[EXTRACT]

The paper introduces MetaEmbed, a flexible framework that uses learnable Meta Tokens and a Matryoshka Multi-Vector Retrieval paradigm to achieve nuanced multimodal retrieval.
The approach features a hierarchical structure for embeddings that enables dynamic trade-offs between retrieval accuracy and computational cost at test time.
Empirical results demonstrate state-of-the-art performance on benchmarks, robust scaling, and effectiveness across diverse model sizes and domains.

MetaEmbed: Flexible Multi-Vector Embeddings for Scalable Multimodal Retrieval

Introduction

MetaEmbed introduces a scalable framework for multimodal retrieval that leverages a small set of learnable Meta Tokens to produce compact, expressive multi-vector embeddings. The approach addresses the limitations of single-vector retrieval, which loses fine-grained semantic information, and traditional multi-vector methods, which incur prohibitive computational and memory costs when scaling to large candidate sets or multimodal-to-multimodal retrieval. MetaEmbed's core innovation is the Matryoshka Multi-Vector Retrieval (MMR) training paradigm, which enables hierarchical, coarse-to-fine organization of information across multiple vectors, allowing for flexible test-time control over retrieval granularity and efficiency.

Figure 1: Comparison of single-vector, multi-vector, and MetaEmbed hierarchical multi-vector retrieval frameworks at training time.

Methodology

Meta Tokens and Embedding Construction

MetaEmbed augments the input sequence of both queries and candidates with a fixed number of learnable Meta Tokens. These tokens are processed by a vision-language transformer, and their last-layer hidden states are extracted as Meta Embeddings. Unlike patch-level or token-level embeddings, Meta Embeddings are designed to be both compact and expressive, capturing fine-grained semantics with a drastically reduced number of vectors.

Formally, for a query or candidate input, the transformer consumes the concatenation of visual tokens, text tokens, and Meta Tokens. The output hidden states at the Meta Token positions are L2-normalized and used as the multi-vector representation for retrieval.

[/EXTRACT]
[RECORD EXCERPTS]

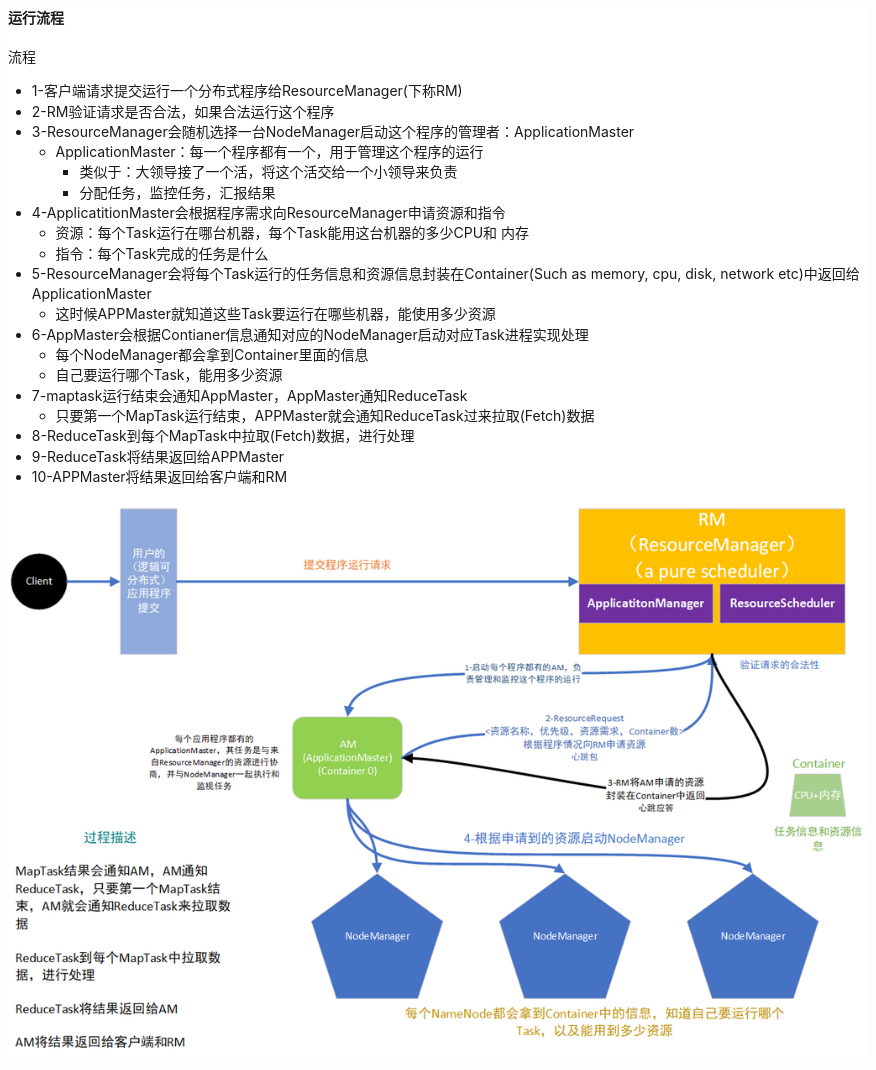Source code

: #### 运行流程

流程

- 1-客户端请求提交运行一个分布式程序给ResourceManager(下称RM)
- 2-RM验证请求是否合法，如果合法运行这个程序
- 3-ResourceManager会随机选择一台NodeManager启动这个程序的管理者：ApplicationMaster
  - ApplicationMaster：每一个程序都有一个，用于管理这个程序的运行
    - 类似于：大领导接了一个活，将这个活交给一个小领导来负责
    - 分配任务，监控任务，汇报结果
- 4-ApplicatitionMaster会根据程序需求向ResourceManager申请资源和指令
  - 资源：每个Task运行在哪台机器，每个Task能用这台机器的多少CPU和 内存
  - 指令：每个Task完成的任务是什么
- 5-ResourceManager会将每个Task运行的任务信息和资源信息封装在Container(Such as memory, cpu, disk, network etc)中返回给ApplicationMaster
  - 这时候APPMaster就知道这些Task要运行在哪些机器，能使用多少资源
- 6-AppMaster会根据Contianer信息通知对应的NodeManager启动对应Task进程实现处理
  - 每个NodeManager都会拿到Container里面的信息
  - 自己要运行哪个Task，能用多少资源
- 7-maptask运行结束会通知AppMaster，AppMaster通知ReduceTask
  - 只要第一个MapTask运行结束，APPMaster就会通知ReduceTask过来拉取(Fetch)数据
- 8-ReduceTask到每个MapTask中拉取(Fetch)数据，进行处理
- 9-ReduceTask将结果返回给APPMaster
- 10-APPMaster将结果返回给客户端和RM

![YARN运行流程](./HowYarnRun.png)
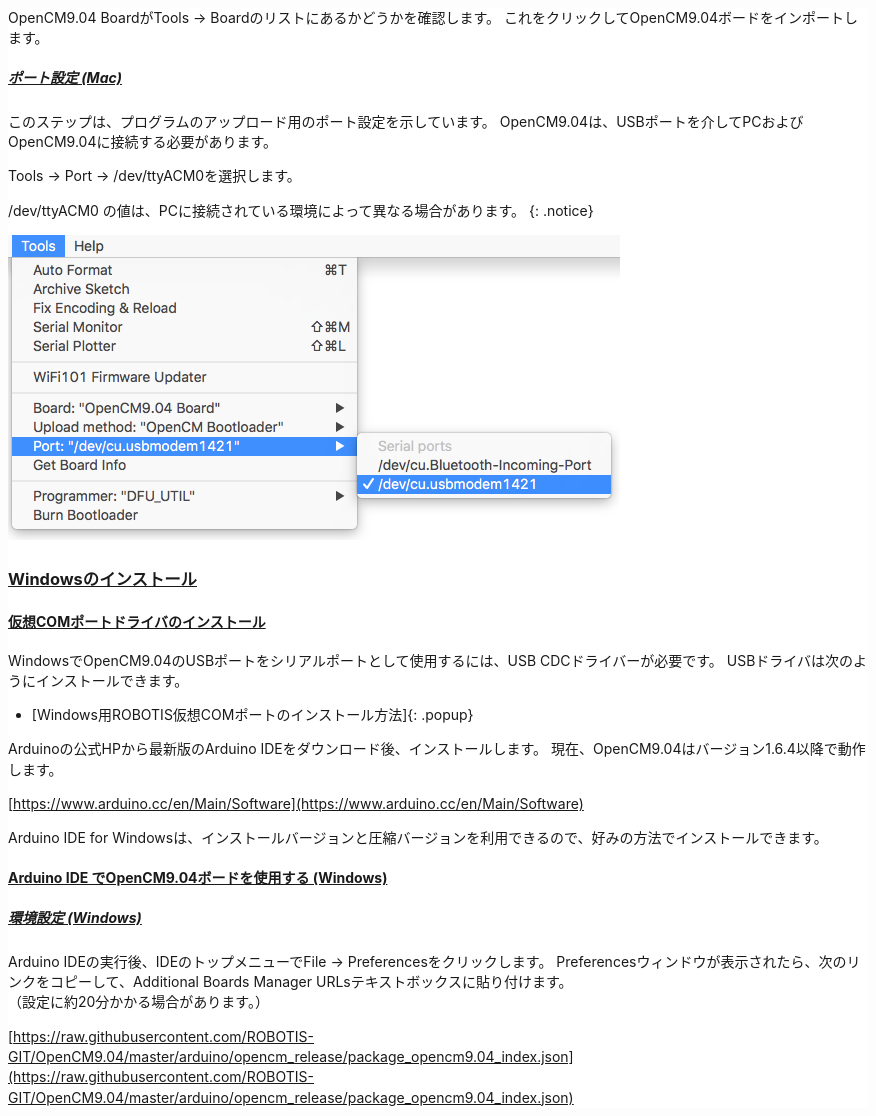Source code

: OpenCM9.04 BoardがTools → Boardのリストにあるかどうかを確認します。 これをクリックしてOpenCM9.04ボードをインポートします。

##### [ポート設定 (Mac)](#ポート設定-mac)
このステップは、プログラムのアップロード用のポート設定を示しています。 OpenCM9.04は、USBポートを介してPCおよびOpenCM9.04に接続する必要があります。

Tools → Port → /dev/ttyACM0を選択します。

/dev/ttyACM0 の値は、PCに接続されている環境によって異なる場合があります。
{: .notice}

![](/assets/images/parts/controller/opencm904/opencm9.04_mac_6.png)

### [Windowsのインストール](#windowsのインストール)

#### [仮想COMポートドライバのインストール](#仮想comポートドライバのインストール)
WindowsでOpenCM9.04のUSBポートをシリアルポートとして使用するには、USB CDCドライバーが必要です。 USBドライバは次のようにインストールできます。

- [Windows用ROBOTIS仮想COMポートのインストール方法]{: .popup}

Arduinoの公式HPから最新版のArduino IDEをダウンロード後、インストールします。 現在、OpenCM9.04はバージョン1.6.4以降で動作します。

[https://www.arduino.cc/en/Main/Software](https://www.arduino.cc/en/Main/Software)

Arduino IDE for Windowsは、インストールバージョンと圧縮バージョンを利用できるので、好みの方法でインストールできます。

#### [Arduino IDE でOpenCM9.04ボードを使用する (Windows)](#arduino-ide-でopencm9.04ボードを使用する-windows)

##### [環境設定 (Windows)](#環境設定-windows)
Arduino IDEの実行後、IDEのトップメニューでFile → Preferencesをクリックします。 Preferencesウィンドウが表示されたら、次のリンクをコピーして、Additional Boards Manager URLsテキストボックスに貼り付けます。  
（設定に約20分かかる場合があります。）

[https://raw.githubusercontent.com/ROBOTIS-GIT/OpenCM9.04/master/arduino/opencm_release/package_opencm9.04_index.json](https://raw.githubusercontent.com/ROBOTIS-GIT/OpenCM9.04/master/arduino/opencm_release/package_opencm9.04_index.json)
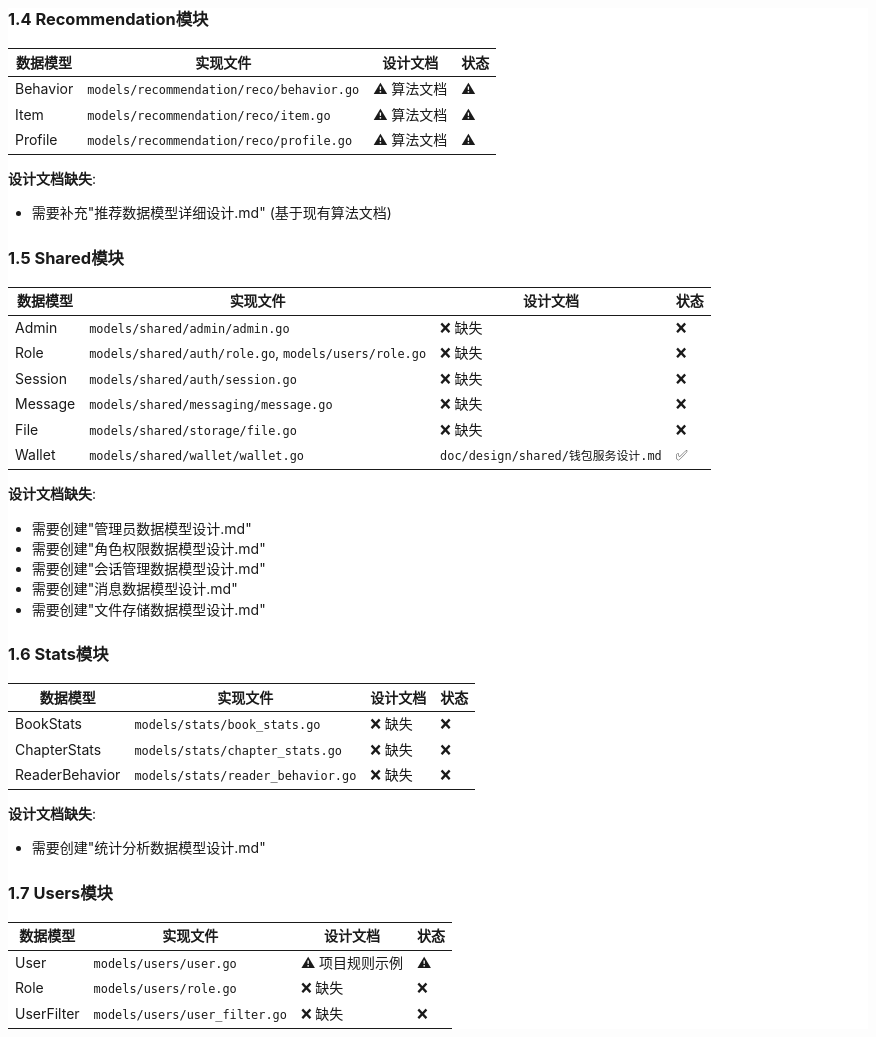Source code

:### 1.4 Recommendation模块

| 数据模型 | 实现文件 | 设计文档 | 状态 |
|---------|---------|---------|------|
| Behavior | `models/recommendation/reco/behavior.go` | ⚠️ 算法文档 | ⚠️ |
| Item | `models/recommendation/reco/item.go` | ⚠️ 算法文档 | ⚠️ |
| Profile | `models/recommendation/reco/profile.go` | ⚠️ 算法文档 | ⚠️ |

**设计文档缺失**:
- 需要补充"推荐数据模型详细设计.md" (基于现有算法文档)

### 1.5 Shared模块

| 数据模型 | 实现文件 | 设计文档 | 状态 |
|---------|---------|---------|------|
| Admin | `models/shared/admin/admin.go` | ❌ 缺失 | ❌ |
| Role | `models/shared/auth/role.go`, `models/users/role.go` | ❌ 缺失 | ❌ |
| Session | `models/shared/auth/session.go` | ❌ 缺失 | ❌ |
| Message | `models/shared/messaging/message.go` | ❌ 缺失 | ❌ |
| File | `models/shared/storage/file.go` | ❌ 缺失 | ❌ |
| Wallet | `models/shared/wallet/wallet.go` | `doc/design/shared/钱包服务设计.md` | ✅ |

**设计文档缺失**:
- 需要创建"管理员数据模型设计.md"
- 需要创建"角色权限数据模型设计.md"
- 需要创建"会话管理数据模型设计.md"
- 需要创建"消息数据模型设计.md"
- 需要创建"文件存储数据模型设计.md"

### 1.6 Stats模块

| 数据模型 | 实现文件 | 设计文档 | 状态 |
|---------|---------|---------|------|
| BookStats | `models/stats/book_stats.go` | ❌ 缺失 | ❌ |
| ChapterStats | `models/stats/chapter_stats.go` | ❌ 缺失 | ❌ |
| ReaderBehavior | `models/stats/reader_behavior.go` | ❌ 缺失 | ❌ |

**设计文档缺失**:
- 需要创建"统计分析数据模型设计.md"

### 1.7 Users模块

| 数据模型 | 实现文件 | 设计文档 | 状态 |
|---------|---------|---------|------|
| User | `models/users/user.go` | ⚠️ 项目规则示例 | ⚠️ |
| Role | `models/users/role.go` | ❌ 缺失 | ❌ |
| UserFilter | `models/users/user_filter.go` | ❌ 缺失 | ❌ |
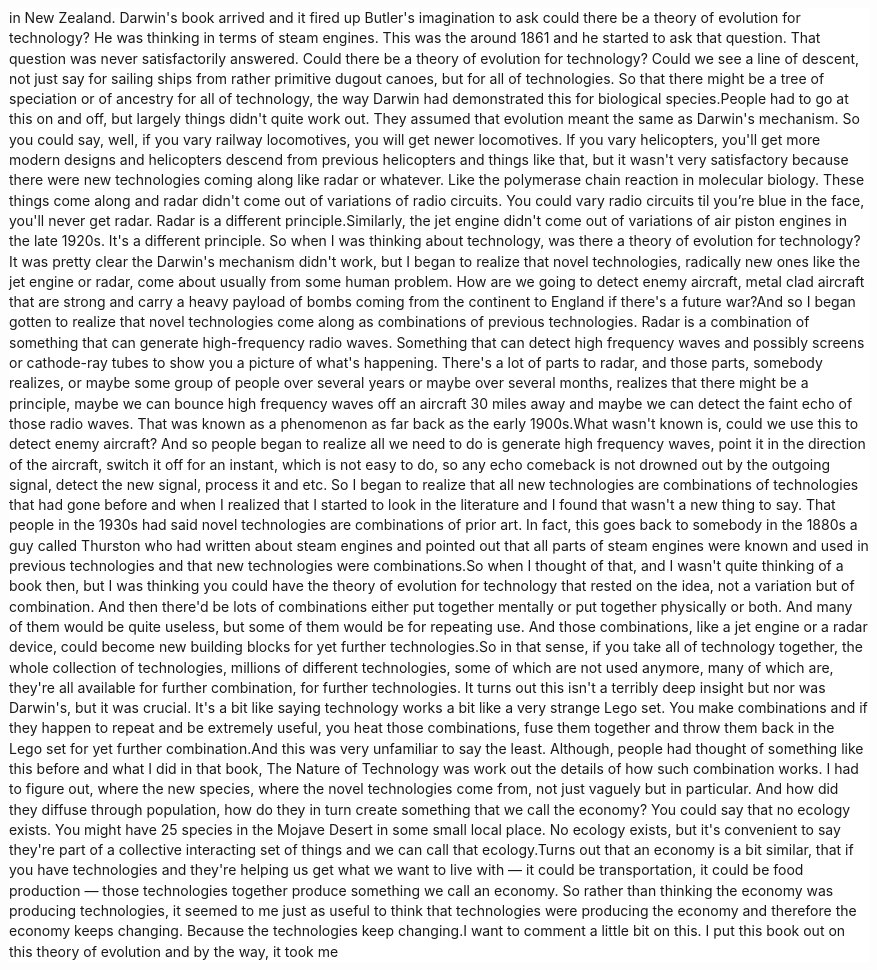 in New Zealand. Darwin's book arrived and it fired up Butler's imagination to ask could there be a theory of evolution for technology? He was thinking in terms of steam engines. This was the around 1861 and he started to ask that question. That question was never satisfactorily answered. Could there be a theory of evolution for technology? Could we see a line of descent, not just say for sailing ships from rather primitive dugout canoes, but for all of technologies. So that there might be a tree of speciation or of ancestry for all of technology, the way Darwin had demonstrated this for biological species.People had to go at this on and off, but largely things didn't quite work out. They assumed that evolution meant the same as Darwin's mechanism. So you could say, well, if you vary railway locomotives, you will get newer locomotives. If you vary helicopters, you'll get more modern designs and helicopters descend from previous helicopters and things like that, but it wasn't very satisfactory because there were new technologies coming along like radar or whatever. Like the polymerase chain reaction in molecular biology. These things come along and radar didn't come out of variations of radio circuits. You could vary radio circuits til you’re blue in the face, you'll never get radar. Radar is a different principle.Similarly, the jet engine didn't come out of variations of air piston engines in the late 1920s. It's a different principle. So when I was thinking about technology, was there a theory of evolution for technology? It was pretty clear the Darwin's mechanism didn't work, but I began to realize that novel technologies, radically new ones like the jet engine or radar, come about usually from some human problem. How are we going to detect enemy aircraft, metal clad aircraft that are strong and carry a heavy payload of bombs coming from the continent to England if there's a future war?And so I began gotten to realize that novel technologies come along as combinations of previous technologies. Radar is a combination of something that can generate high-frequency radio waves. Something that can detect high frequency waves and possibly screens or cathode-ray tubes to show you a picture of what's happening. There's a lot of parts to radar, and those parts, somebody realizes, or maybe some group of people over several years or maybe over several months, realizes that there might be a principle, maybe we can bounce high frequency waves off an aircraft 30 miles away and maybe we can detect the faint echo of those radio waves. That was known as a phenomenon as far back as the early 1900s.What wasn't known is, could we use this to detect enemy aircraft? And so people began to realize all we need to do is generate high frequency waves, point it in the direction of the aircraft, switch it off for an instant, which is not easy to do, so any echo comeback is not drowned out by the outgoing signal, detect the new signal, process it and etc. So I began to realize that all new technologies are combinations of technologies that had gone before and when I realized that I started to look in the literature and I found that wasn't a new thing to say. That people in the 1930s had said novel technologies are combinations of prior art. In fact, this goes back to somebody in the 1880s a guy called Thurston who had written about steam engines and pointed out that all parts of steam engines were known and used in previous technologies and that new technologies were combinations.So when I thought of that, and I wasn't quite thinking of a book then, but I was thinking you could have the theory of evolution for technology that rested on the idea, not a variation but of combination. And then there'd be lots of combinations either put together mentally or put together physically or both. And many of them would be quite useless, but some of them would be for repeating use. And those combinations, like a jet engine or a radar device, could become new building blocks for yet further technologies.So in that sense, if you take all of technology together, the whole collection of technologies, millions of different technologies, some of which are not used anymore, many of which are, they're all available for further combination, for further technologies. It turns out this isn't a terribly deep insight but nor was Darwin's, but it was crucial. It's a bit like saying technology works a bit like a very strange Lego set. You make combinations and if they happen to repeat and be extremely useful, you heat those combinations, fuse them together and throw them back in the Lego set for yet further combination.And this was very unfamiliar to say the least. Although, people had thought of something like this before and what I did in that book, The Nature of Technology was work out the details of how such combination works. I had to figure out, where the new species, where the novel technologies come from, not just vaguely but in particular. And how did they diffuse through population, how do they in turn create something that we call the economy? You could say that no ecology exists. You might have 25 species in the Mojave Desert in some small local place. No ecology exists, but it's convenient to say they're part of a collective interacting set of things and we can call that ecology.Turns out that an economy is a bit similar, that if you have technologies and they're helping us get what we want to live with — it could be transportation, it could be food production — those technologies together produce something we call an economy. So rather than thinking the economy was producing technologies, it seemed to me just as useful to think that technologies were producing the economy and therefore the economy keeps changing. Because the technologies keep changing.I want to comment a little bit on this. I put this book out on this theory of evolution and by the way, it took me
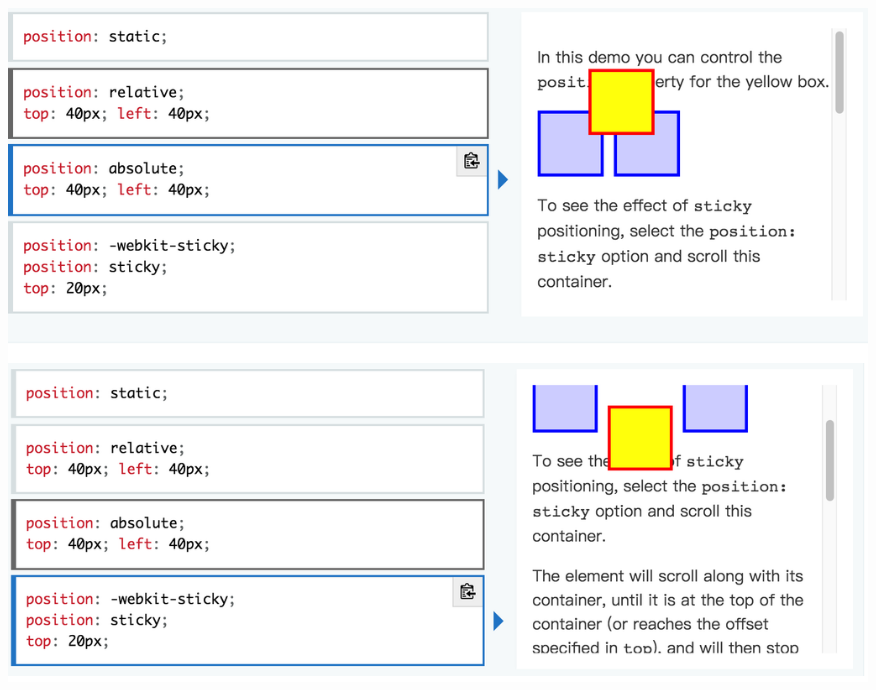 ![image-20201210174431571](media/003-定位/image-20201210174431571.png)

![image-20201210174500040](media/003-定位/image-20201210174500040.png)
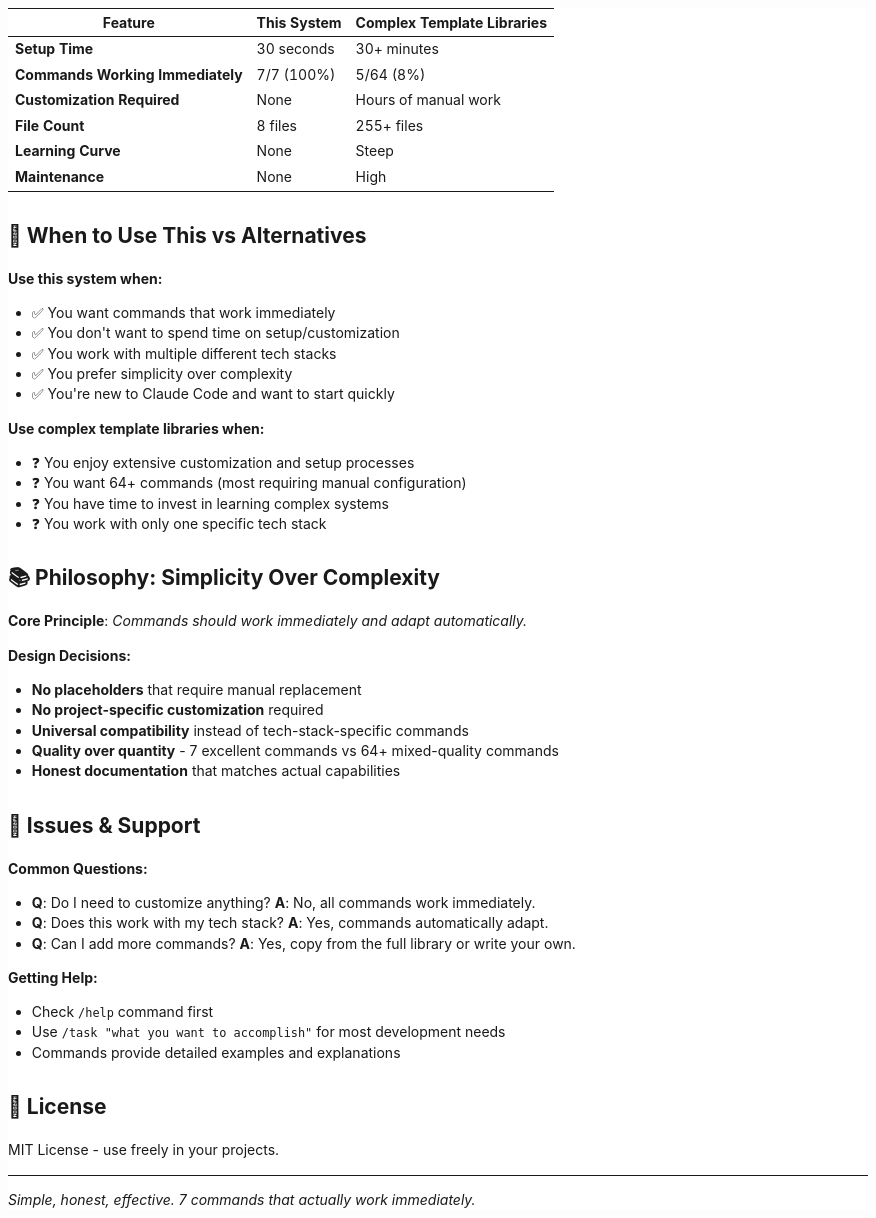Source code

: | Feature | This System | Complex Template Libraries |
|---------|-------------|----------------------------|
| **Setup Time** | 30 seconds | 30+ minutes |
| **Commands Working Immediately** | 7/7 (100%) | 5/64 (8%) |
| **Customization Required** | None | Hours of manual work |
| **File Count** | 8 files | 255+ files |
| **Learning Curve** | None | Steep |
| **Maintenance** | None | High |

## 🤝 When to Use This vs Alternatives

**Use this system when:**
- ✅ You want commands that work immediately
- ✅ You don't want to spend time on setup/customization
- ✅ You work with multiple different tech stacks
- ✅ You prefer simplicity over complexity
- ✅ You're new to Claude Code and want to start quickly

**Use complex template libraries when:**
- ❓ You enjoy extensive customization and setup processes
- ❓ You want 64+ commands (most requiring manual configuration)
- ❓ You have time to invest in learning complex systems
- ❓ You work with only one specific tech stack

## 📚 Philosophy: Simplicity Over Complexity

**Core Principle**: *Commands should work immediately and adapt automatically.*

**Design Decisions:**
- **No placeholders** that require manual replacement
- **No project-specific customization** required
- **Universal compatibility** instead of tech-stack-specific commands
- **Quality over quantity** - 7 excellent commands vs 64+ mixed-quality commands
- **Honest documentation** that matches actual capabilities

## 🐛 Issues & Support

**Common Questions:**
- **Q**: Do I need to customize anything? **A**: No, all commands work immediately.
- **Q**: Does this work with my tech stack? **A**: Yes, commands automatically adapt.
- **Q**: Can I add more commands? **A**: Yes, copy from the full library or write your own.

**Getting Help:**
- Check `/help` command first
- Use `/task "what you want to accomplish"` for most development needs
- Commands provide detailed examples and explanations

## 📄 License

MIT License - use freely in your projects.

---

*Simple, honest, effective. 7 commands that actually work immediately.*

[/RECORD EXCERPTS]

» **DIRECTIONS**
A – Can you rewrite the paragraph of the MetaEmbed excerpt that begins "MetaEmbed augments the input sequence" as a short list that keeps its main facts?
B – Could you reproduce the dataset entries starting with the line containing "and adapt automatically.*" and going on through the end of the entries, with "immediately" replaced by "instantly" and everything else left unchanged? Give only those lines.

» **RESPONSES TO THE TASKS**
A –
- A fixed number of learnable Meta Tokens is added to the input sequence of both queries and candidates.
- A vision-language transformer processes these tokens, and their last-layer hidden states are extracted as Meta Embeddings.
- Unlike patch-level or token-level embeddings, Meta Embeddings are compact yet expressive. They capture fine-grained semantics with far fewer vectors.

B –
**Core Principle**: *Commands should work instantly and adapt automatically.*

**Design Decisions:**
- **No placeholders** that require manual replacement
- **No project-specific customization** required
- **Universal compatibility** instead of tech-stack-specific commands
- **Quality over quantity** - 7 excellent commands vs 64+ mixed-quality commands
- **Honest documentation** that matches actual capabilities

## 🐛 Issues & Support

**Common Questions:**
- **Q**: Do I need to customize anything? **A**: No, all commands work instantly.
- **Q**: Does this work with my tech stack? **A**: Yes, commands automatically adapt.
- **Q**: Can I add more commands? **A**: Yes, copy from the full library or write your own.

**Getting Help:**
- Check `/help` command first
- Use `/task "what you want to accomplish"` for most development needs
- Commands provide detailed examples and explanations

## 📄 License

MIT License - use freely in your projects.

---

*Simple, honest, effective. 7 commands that actually work instantly.*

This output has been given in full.